### Integrated Systems Architectures

# Lab 1: design and implementation of a digital filter General description



## 1 Reference model development

Design a digital filter with a cut-off frequency of 2 kHz. Set the sampling frequency to 10 kHz. The filter you have to design can be either a Finite Impulse Response (FIR) or Infinite Impulse Response (IIR) filter depending on your group number, through parameter p, which is defined as follows: if the group number is even then p=1 and you have to design an FIR filter; otherwise p=0 and you have to design an IIR filter.

# 1.1 Filter design and coefficient quantization using Matlab/Octave

You can use the *fir1* or *butter* functions available in Matlab or Octave to design the FIR or IIR filter respectively. Please note that Octave is an open source project and that Matlab is available for free for Polito students, check the page "MathWorks - Total Academic Headcount" on:

#### https://www.areait.polito.it.

On Portale della didattica you can download an example showing you the use of both the fir1 and butter functions (myfir\_design.m and myiir\_design.m). These files require two parameters: i) the order of the filter, ii) the number of bits to represent the coefficients.

To set these two parameters use the following algorithm.

- 1. reverse-order (alphabetically) the surnames of the members of your group: e.g. Palmer, Lake, Emerson.
- 2. let x and y be the number of characters in the first two reverse-ordered surnames (e.g. x = 6 for Palmer and y = 4 for Lake), then obtain the order of the filter (N) and the number of bits  $(n_b)$  as follows:

$$N = 2^{p} \cdot [(x \bmod 2) + 1] + 6 \cdot p, \tag{1}$$

$$n_b = (y \bmod 7) + 8, \tag{2}$$

where p has been defined at the beginning of Section 1.

Example (Palmer, Lake, ...) leads to x = 6 and y = 4, so  $N_{p=0} = 1$ ,  $N_{p=1} = 8$  and  $n_b = 12$ .

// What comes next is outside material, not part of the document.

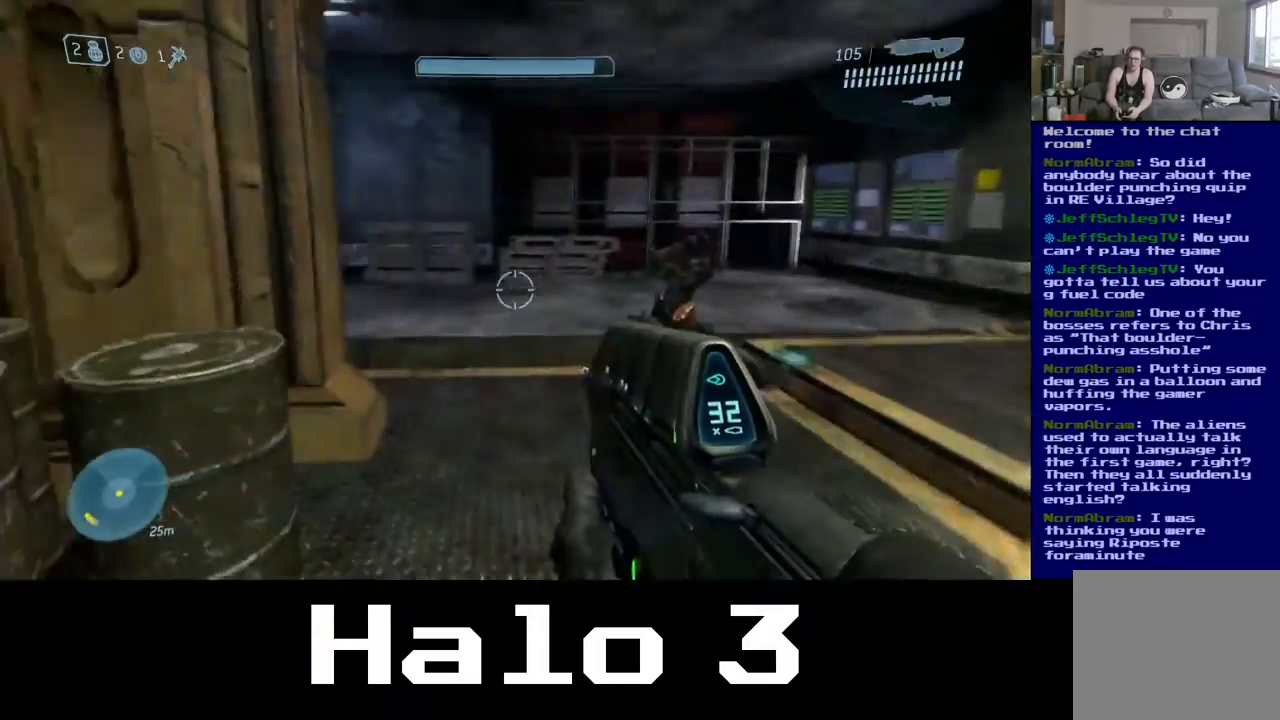
{"buttons": [], "left_stick": "up-right", "right_stick": "left", "events": [[83, "right_stick", "center"], [417, "right_stick", "left"]]}
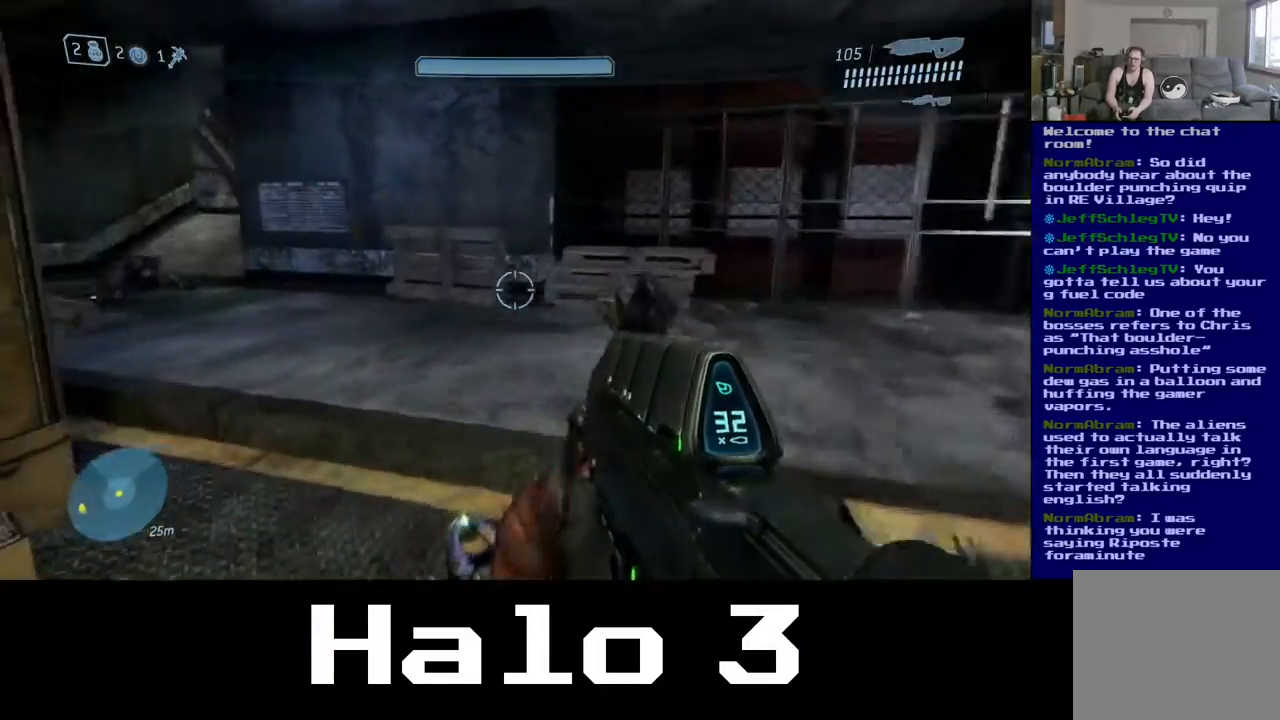
{"buttons": [], "left_stick": "up-right", "right_stick": "center", "events": [[383, "right_stick", "center"]]}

### 1.2 Testing the filter and fixed point implementation

### 1.2.1 First step: Matlab/Octave pseudo-fixed-point

Now, you have to test your filter on a signal. To this purpose on  $Portale\ della\ didattica$  you can download the scripts  $my\_fir\_filter.m$  and  $my\_iir\_filter.m$ , which create a signal made of two sinusoidal waves at two different frequencies (one falls in band and one out of the band). Then, each script i) calls the proper function  $(myfir\_design\ or\ myiir\_design)$ , ii) applies the filter and iii) displays the results. Moreover, each script saves both the input and output samples as quantized data represented on  $n_b-1$  bits for the fractional part and one bit for the interger part, as integer values  $(samples.txt\ and\ resultsm.txt)$ . Check that  $|b_j|<1$  and  $|a_k|<1$  for every i (except  $a_0$  which is always equal to 1) so that the quantized values  $(bq\ and\ aq)$  and the corresponding integer values  $(bi\ and\ ai)$  are correctly represented.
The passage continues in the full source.